Adam's house was directly across the street from the clinic entrance of a Hospital . They lived downstairs and rented the upstairs rooms to out patients at the clinic. One evening as Adam's wife was fixing supper, there was a knock at the door. Adam opened it to see a truly awful looking man.
"Why, he's hardly taller than my eight-year-old," Adam thought as he stared at the stooped, shriveled body. But the appalling thing was the man's face -- lopsided from swelling, red and raw.
Yet his voice was pleasant as he said, "Good evening. I've come to see if you've a room for just one night. I came for a treatment this morning from the eastern shore, and there's no bus 'til morning."
He told Adam he'd been hunting for a room since noon but with no success, no one seemed to have a room. "I guess it's my face... I know it looks terrible, but my doctor says with a few more treatments ..."
For a moment Adam hesitated, but the man's next words convinced him: "I could sleep in this rocking chair on the porch. My bus leaves early in the morning."
Adam told him they would find him a bed. Adam went inside and finished getting supper. When they were ready, Adam asked the old man if he would join them. "No thank you. I have plenty." And he held up a brown paper bag.
When they had finished the dishes, Adam went out on the porch to talk with him for a few minutes. It didn't take a long time to see that this old man had an oversized heart crowded into that tiny body. He told Adam he fished for a living to support his daughter, her five children, and her husband, who was hopelessly crippled from a back injury.
He didn't tell it by way of complaint; in fact, every other sentence was preface with a thanks to Allah for a blessing. He was grateful that no pain accompanied his disease, which was apparently a form of skin cancer. He thanked Allah for giving him the strength to keep going. At bedtime, Adam put a camp cot in the children's room for him. When Adam got up in the morning, the bed linens were neatly folded and the little man was out on the porch.
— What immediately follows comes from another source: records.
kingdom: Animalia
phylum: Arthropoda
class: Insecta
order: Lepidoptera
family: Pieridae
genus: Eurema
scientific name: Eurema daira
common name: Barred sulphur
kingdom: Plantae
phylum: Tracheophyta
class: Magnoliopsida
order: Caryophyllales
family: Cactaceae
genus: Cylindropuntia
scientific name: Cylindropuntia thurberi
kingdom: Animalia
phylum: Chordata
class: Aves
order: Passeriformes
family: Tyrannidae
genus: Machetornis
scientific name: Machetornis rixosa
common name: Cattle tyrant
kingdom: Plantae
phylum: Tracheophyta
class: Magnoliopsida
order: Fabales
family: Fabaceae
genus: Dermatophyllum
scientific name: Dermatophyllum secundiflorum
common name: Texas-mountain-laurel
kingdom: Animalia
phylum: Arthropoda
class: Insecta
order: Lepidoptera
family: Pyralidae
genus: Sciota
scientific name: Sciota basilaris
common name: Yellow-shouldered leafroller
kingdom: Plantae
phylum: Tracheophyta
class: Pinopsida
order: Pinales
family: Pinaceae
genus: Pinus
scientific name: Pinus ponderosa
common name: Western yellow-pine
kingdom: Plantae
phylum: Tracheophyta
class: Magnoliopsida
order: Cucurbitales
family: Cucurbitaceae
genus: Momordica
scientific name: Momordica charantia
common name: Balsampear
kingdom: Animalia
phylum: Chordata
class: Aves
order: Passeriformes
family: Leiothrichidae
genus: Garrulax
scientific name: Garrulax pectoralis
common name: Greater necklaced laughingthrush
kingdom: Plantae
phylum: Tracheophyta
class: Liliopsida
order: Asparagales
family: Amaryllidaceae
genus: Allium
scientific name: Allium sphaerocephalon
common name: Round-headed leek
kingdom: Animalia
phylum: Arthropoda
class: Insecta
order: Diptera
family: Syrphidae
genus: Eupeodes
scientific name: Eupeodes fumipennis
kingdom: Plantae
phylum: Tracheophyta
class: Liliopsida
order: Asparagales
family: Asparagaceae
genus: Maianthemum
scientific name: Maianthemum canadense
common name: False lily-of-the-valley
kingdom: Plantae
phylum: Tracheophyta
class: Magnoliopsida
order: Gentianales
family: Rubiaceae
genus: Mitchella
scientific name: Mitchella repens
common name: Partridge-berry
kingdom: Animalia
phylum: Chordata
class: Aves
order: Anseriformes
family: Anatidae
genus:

He refused breakfast, but just before he left for his bus, haltingly, as if asking a great favor, he said, "Could I please come back and stay the next time I have a treatment? I won't put you out a bit. I can sleep fine in a chair."
He paused a moment and then added, "Your children made me feel at home. Grownups are bothered by my face, but children don't seem to mind." Adam told him he was welcome to come again.
And on his next trip he arrived a little after seven in the morning. As a gift, he brought a big fish Adam had ever seen. He said he had shucked it that morning before he left so that it'd be nice and fresh. Adam knew his bus left at 4:00 a.m. and wondered what time he had to get up in order to do this for them.
In the years he came to stay overnight with Adam there was never a time that he did not bring them fish or vegetables from his garden. Other times Adam received packages in the mail, always by special delivery; fish packed in a box of fresh spinach, every leaf carefully washed. Knowing that he must walk three miles to mail these, and knowing how little money he had made the gifts doubly precious.
When Adam received these little remembrances, he often thought of a comment their next-door neighbor made after he left that first morning. "Did you keep that awful looking man last night? I turned him away! You can lose roomers by putting up such people!"
Maybe Adam did lose roomers once or twice. But oh! If only they could have known him, perhaps their illness' would have been easier to bear. Adam knew his family always would be grateful to have known him; from him they learned what it was to accept the bad without complaint and the good with gratitude to Allah.
Recently Adam was visiting a friend who has a greenhouse, As he showed him his flowers, they came to the most beautiful one of all, a golden chrysanthemum, bursting with blooms. But to Adam's great surprise, it was growing in an old dented, rusty bucket. Adam thought to himself, "If this were my plant, I'd put it in the loveliest container I had!" His friend changed his mind. "I ran short of pots," he explained, "and knowing how beautiful this one would be, I thought it wouldn't mind starting out in this old pail. It's just for a little while, till I can put it out in the garden."
He must have wondered why Adam laughed so delightedly, but Adam was imagining just such a scene in heaven. "Here's an especially beautiful one," Allah might have said when He came to the soul of the sweet old fisherman. "He won't mind starting in this small body." All this happened long ago -- and now, in Allah's garden, how tall this lovely soul must stand.